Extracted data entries
☆ ☆ ☆

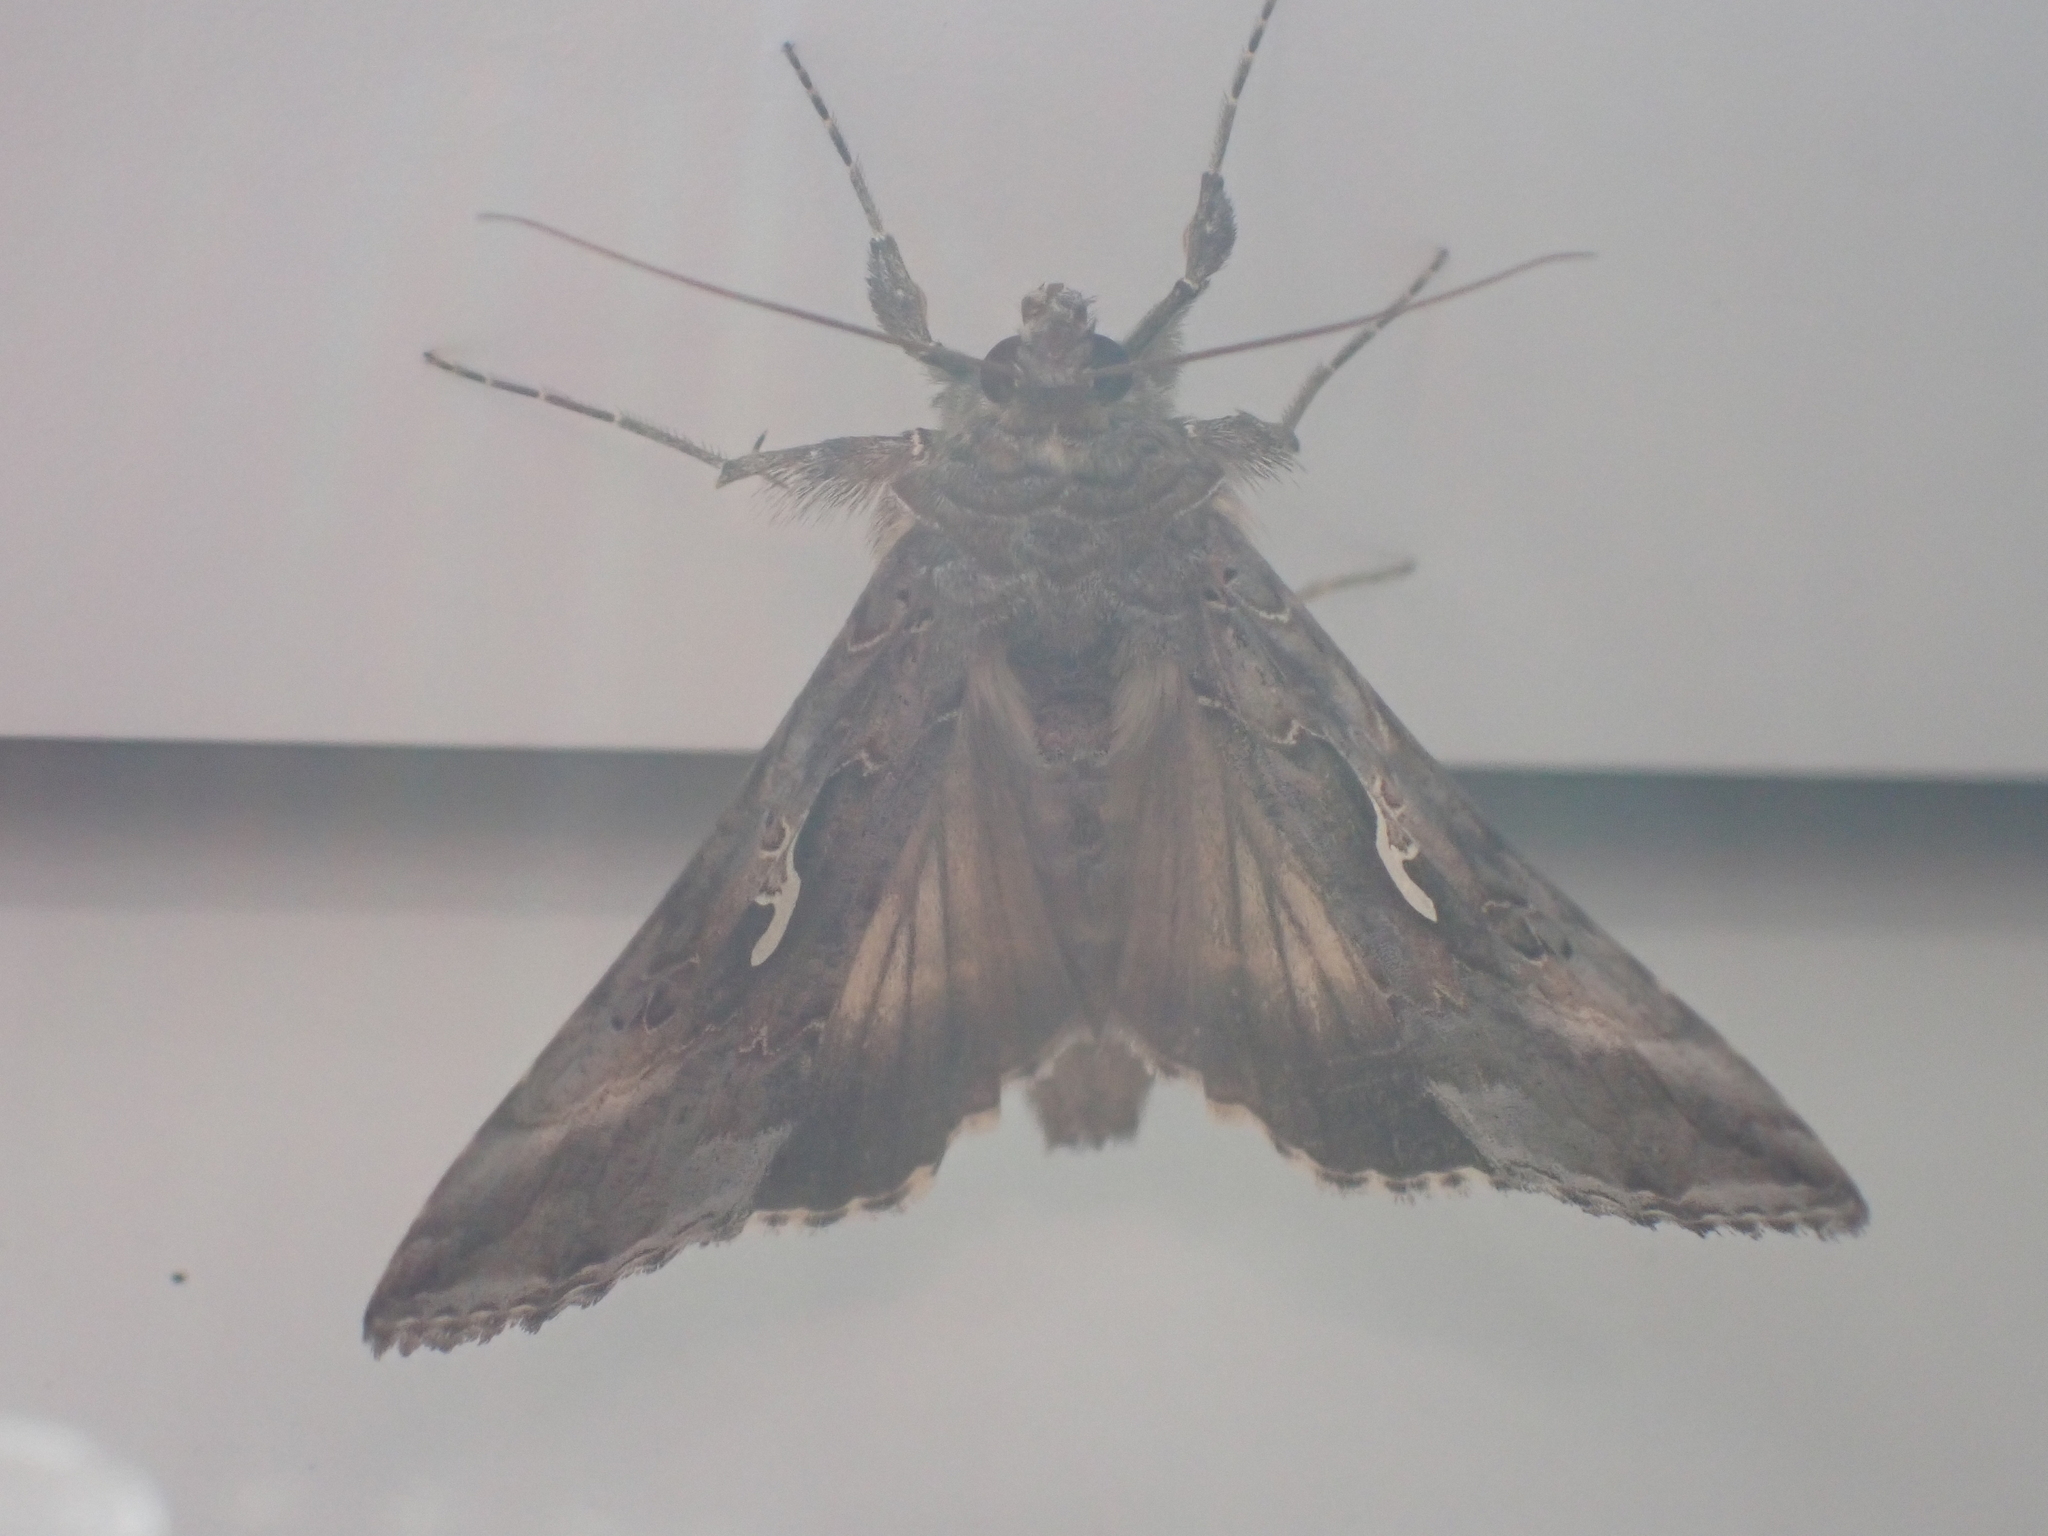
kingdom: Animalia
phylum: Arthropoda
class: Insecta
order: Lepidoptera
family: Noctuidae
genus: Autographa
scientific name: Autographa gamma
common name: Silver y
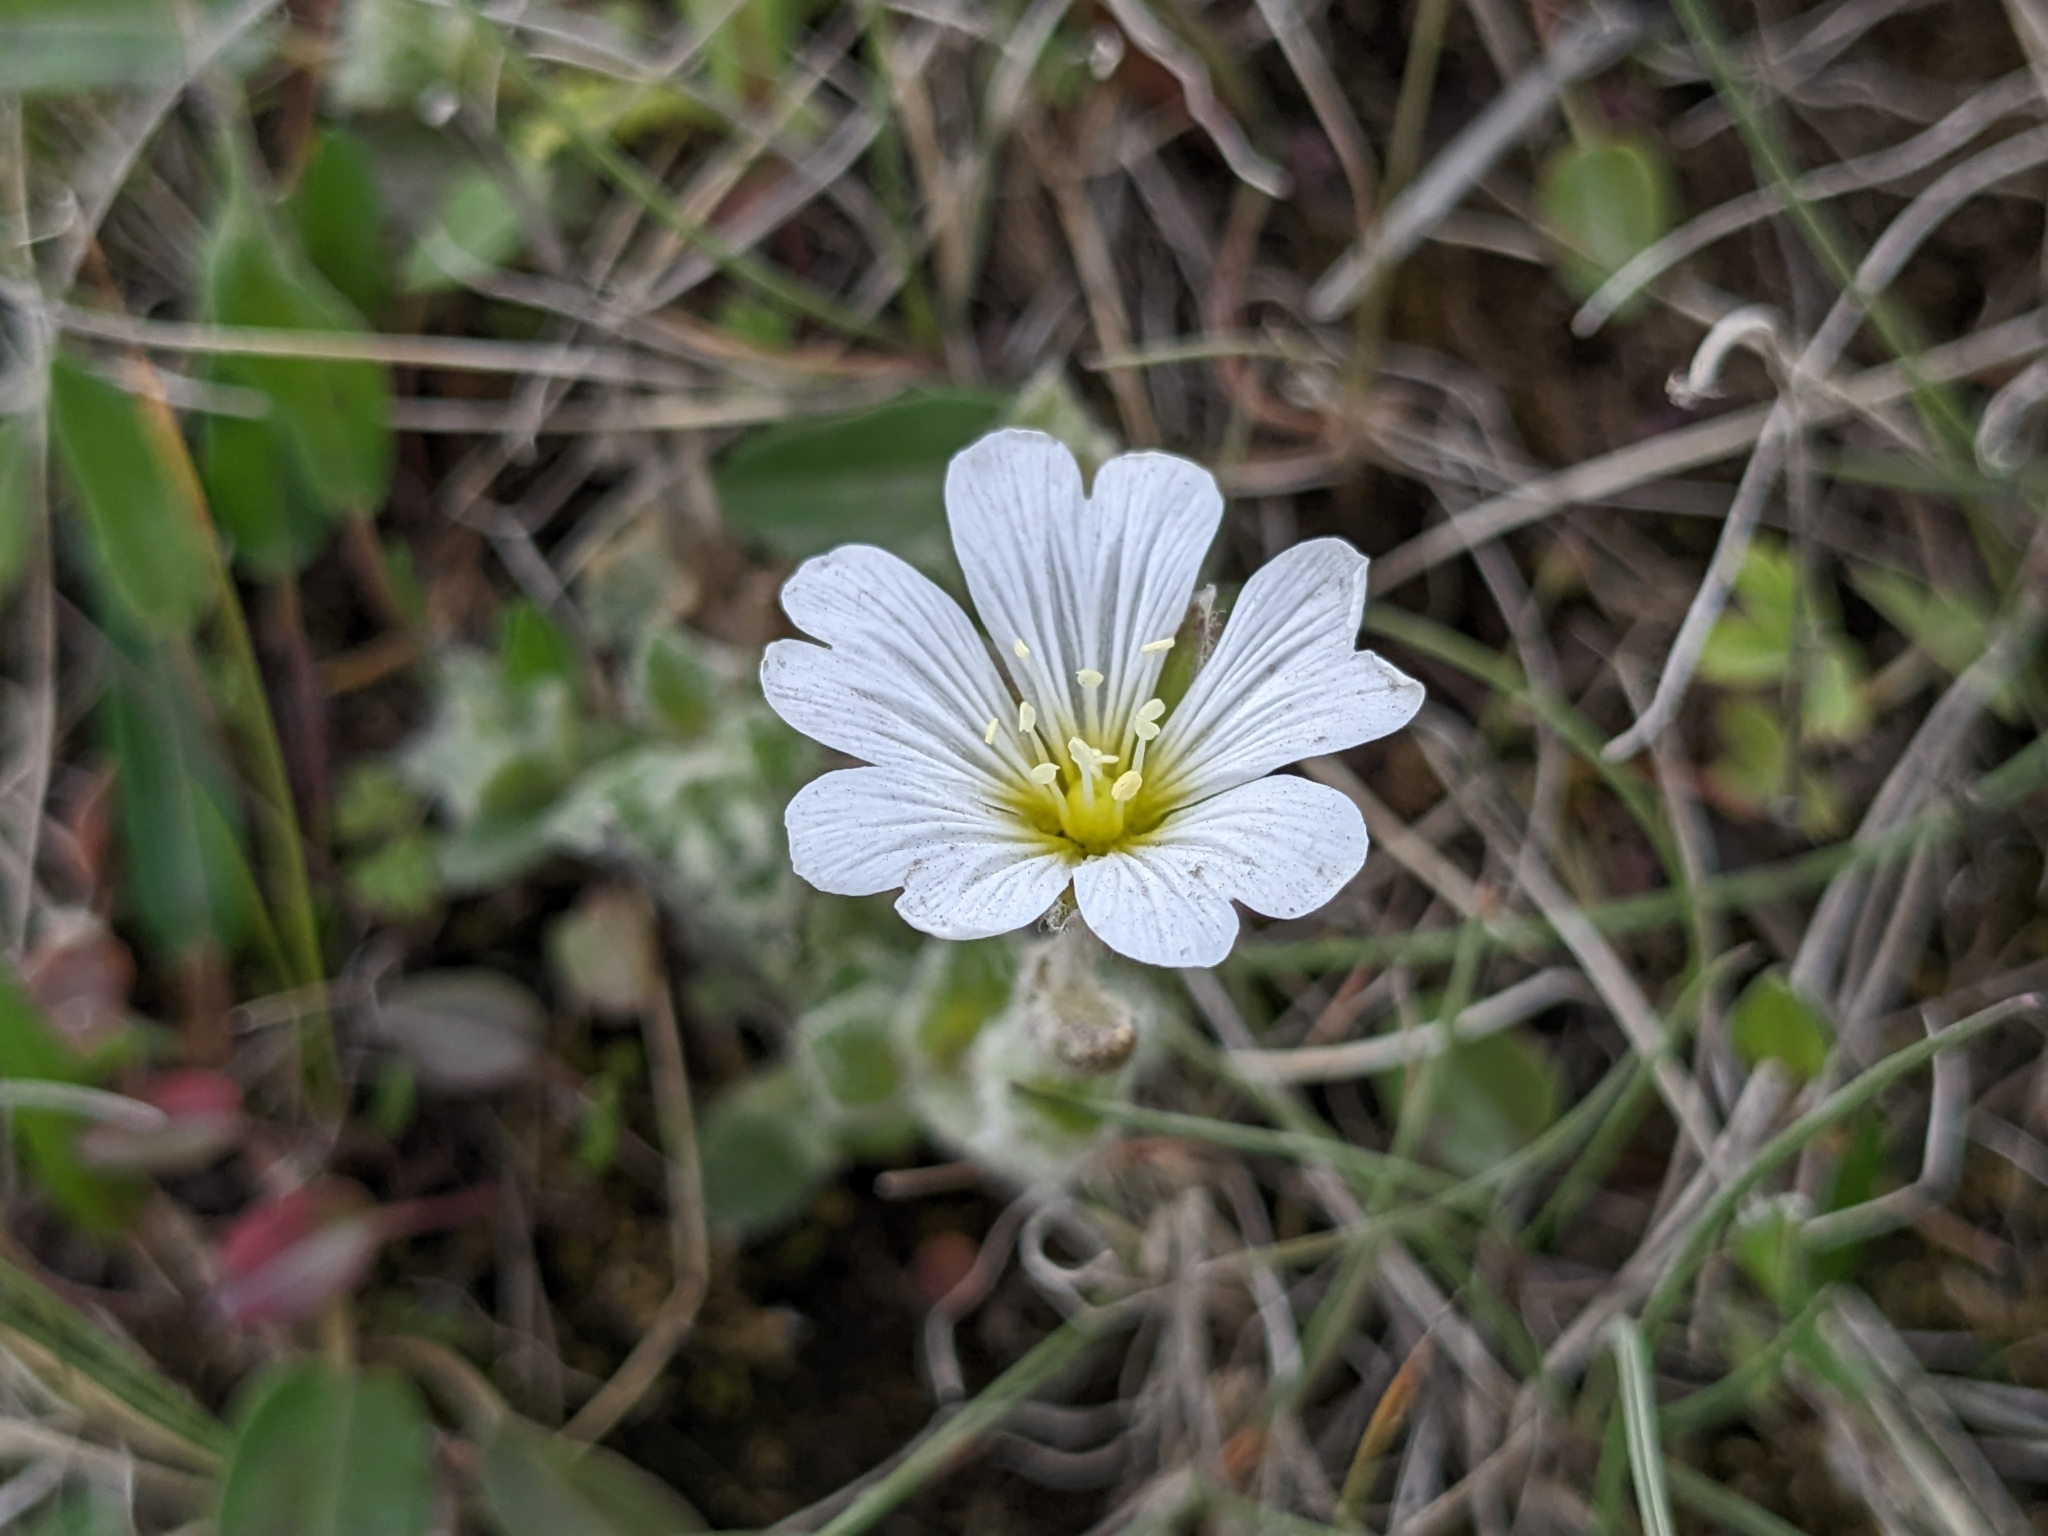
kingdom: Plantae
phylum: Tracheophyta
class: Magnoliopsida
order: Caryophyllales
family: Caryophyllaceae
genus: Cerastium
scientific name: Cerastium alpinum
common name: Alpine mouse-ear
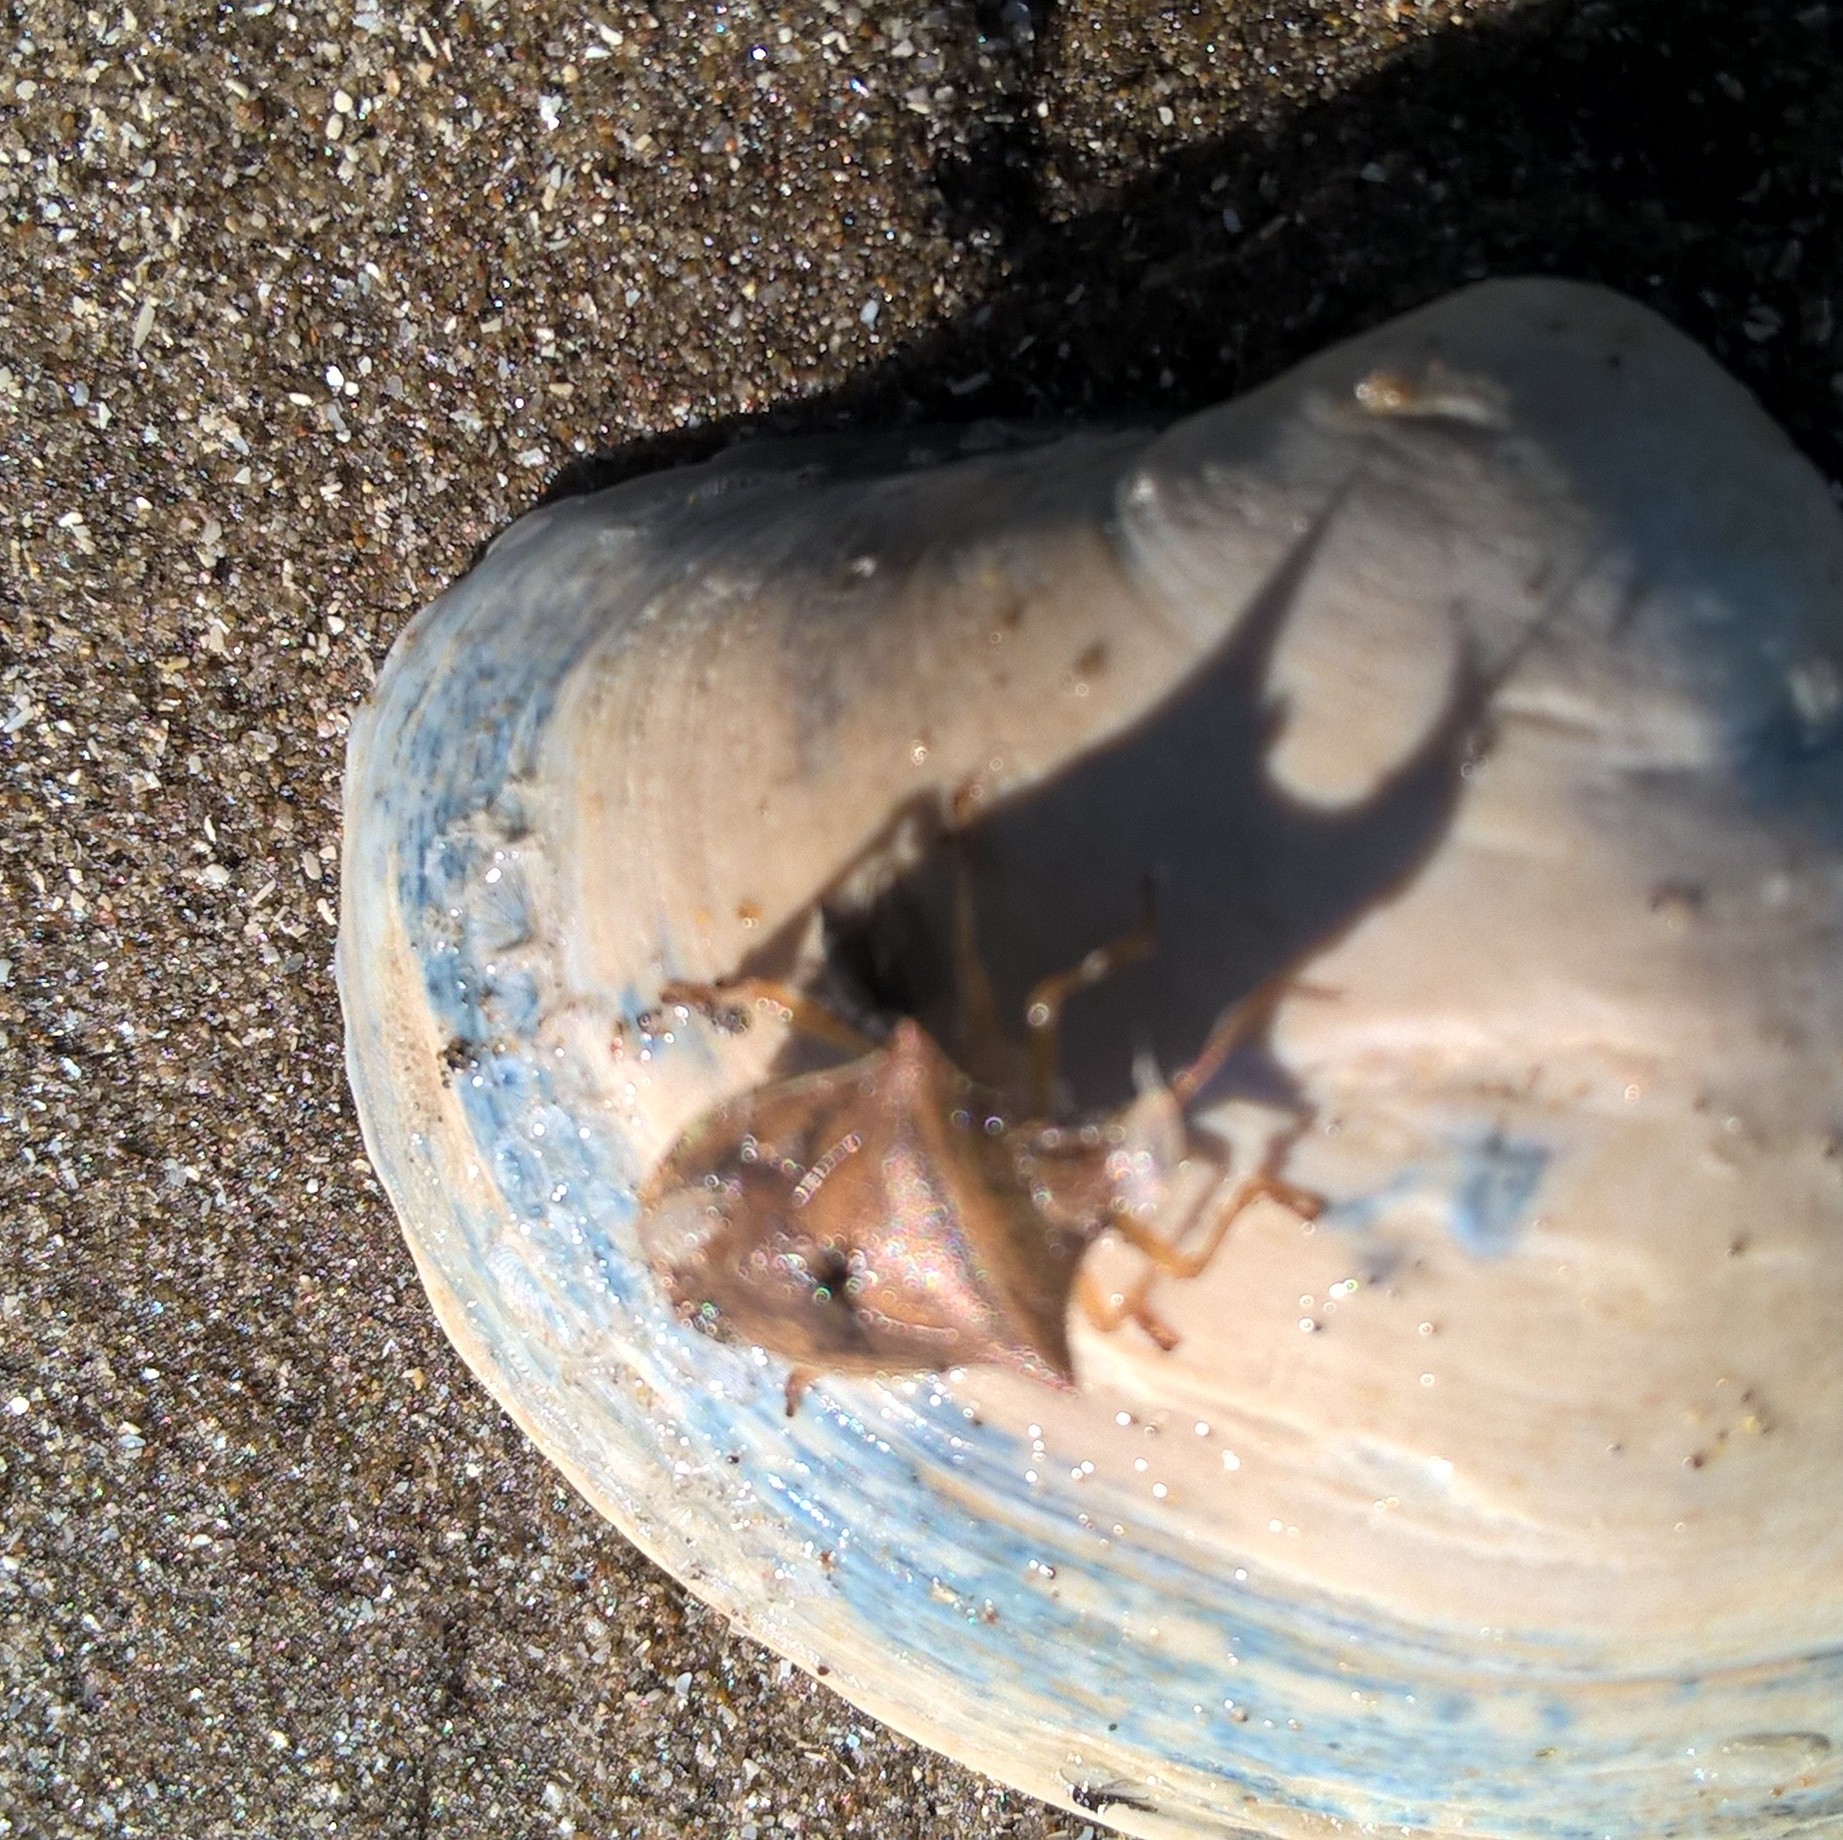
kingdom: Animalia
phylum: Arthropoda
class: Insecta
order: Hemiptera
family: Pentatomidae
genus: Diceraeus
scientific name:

☆ ☆ ☆

DESCRIPTION OF THE TASK
Extract every text line from all the rows above without any change, keeping their order and leaving out the pictures.

CORRECT RESULT
kingdom: Animalia
phylum: Arthropoda
class: Insecta
order: Lepidoptera
family: Noctuidae
genus: Autographa
scientific name: Autographa gamma
common name: Silver y
kingdom: Plantae
phylum: Tracheophyta
class: Magnoliopsida
order: Caryophyllales
family: Caryophyllaceae
genus: Cerastium
scientific name: Cerastium alpinum
common name: Alpine mouse-ear
kingdom: Animalia
phylum: Arthropoda
class: Insecta
order: Hemiptera
family: Pentatomidae
genus: Diceraeus
scientific name:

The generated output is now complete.